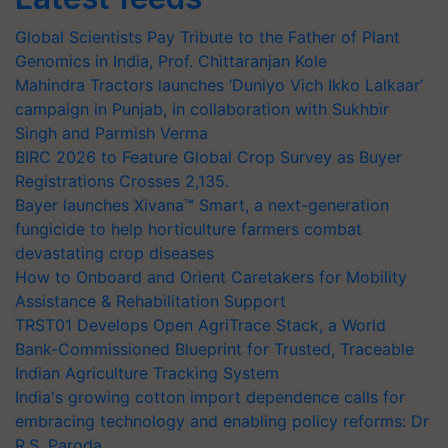
Global Scientists Pay Tribute to the Father of Plant
Genomics in India, Prof. Chittaranjan Kole
Mahindra Tractors launches ‘Duniyo Vich Ikko Lalkaar’
campaign in Punjab, in collaboration with Sukhbir
Singh and Parmish Verma
BIRC 2026 to Feature Global Crop Survey as Buyer
Registrations Crosses 2,135.
Bayer launches Xivana™ Smart, a next-generation
fungicide to help horticulture farmers combat
devastating crop diseases
How to Onboard and Orient Caretakers for Mobility
Assistance & Rehabilitation Support
TRST01 Develops Open AgriTrace Stack, a World
Bank-Commissioned Blueprint for Trusted, Traceable
Indian Agriculture Tracking System
India's growing cotton import dependence calls for
embracing technology and enabling policy reforms: Dr
R.S. Paroda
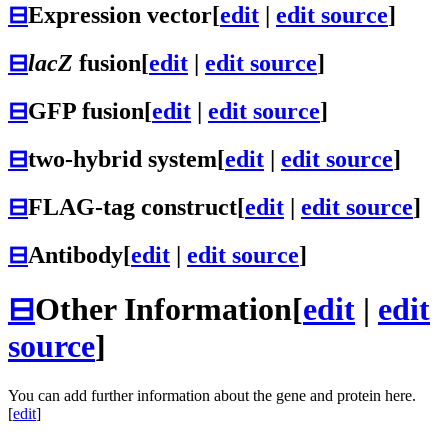
⊟
Expression vector
[
edit
|
edit source
]
⊟
lacZ
fusion
[
edit
|
edit source
]
⊟
GFP fusion
[
edit
|
edit source
]
⊟
two-hybrid system
[
edit
|
edit source
]
⊟
FLAG-tag construct
[
edit
|
edit source
]
⊟
Antibody
[
edit
|
edit source
]
⊟
Other Information
[
edit
|
edit
source
]
You can add further information about the gene and protein here.
[
edit
]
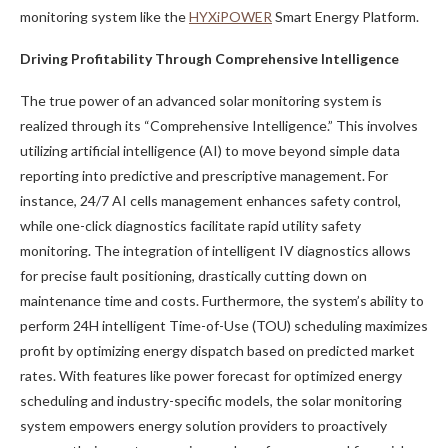
monitoring system like the
HYXiPOWER
Smart Energy Platform.
Driving Profitability Through Comprehensive Intelligence
The true power of an advanced solar monitoring system is
realized through its “Comprehensive Intelligence.” This involves
utilizing artificial intelligence (AI) to move beyond simple data
reporting into predictive and prescriptive management. For
instance, 24/7 AI cells management enhances safety control,
while one-click diagnostics facilitate rapid utility safety
monitoring. The integration of intelligent IV diagnostics allows
for precise fault positioning, drastically cutting down on
maintenance time and costs. Furthermore, the system’s ability to
perform 24H intelligent Time-of-Use (TOU) scheduling maximizes
profit by optimizing energy dispatch based on predicted market
rates. With features like power forecast for optimized energy
scheduling and industry-specific models, the solar monitoring
system empowers energy solution providers to proactively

+===+

Exercise instructions - Reproduce the listing exactly, but omit every picture in it.

The completed task -
Global Scientists Pay Tribute to the Father of Plant
Genomics in India, Prof. Chittaranjan Kole
Mahindra Tractors launches ‘Duniyo Vich Ikko Lalkaar’
campaign in Punjab, in collaboration with Sukhbir
Singh and Parmish Verma
BIRC 2026 to Feature Global Crop Survey as Buyer
Registrations Crosses 2,135.
Bayer launches Xivana™ Smart, a next-generation
fungicide to help horticulture farmers combat
devastating crop diseases
How to Onboard and Orient Caretakers for Mobility
Assistance & Rehabilitation Support
TRST01 Develops Open AgriTrace Stack, a World
Bank-Commissioned Blueprint for Trusted, Traceable
Indian Agriculture Tracking System
India's growing cotton import dependence calls for
embracing technology and enabling policy reforms: Dr
R.S. Paroda
⊟
Expression vector
[
edit
|
edit source
]
⊟
lacZ
fusion
[
edit
|
edit source
]
⊟
GFP fusion
[
edit
|
edit source
]
⊟
two-hybrid system
[
edit
|
edit source
]
⊟
FLAG-tag construct
[
edit
|
edit source
]
⊟
Antibody
[
edit
|
edit source
]
⊟
Other Information
[
edit
|
edit
source
]
You can add further information about the gene and protein here.
[
edit
]
monitoring system like the
HYXiPOWER
Smart Energy Platform.
Driving Profitability Through Comprehensive Intelligence
The true power of an advanced solar monitoring system is
realized through its “Comprehensive Intelligence.” This involves
utilizing artificial intelligence (AI) to move beyond simple data
reporting into predictive and prescriptive management. For
instance, 24/7 AI cells management enhances safety control,
while one-click diagnostics facilitate rapid utility safety
monitoring. The integration of intelligent IV diagnostics allows
for precise fault positioning, drastically cutting down on
maintenance time and costs. Furthermore, the system’s ability to
perform 24H intelligent Time-of-Use (TOU) scheduling maximizes
profit by optimizing energy dispatch based on predicted market
rates. With features like power forecast for optimized energy
scheduling and industry-specific models, the solar monitoring
system empowers energy solution providers to proactively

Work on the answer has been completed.